The former chairman of North Wales Police Authority has claimed policing in the area will worsen if a single, all-Wales police force is created.
North Wales Police has proposed more cooperation with Cheshire
Wrexham councillor Malcolm King attacked the idea at a meeting of the authority looking at reform proposals.
Authority members put forward the force's own idea of extending its co-operation with Cheshire Police.
The merger of Wales' four forces is one option put forward by Her Majesty's Inspectorate of Constabulary (HMIC).
Bringing all the forces - North Wales, South Wales, Dyfed-Powys and Gwent - together is one of three options being considered for Wales after Home Secretary Charles Clarke asked all police forces in Wales and England to look at the way they are organised.
The HMIC report, published in September, recommended mergers to create 30 larger forces.
Of the Welsh forces, only South Wales Police comes close to the preferred minimum size of 4,000 officers.
Other possibilities include merging the current four forces into two, or leaving things as they are.
At the North Wales Police Authority meeting at the force's headquarters in Colwyn Bay on Friday, Councillor King mounted a passionate defence of North Wales Police maintaining its independence.
Wales' four forces have appointed a team to look at reform plans
He said: "Policing will get worse in north Wales if we are joined up with a body which is much bigger, remote... we will lose control of our destiny, and people in north Wales will be much worse as a result.

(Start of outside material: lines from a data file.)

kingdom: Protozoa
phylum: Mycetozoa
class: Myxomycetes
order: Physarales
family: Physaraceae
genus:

"If you get into bed with a giant, when they roll over, you get squashed. Now the giant might be very apologetic about it afterwards and so on, but nevertheless you're squashed."
North Wales Police deputy chief constable Clive Wolfendale presented a report showing that by spending an extra £8m a year the force would be capable responding to serious crime and terror in the way required by the home secretary.
The police authority is to hold another meeting in a week's time.
The four Welsh police forces have appointed Paul Wood, deputy chief constable of South Wales Police, to assess the options for change.
He said a meeting would be held next week to determine which of the options under consideration - no change, two forces or a single force for Wales - would be presented to the home secretary.
The configurations of the two-force option could mean a merger of North Wales with Dyfed-Powys and South Wales with Gwent, or a merger of North Wales with Dyfed Powys and Gwent, with South Wales remaining as a stand-alone force.
Mr Wood said: ""We should not forget that we already have four high-performing police forces in Wales, with committed people and good links with our local communities.
"This project is about determining how that can be improved further."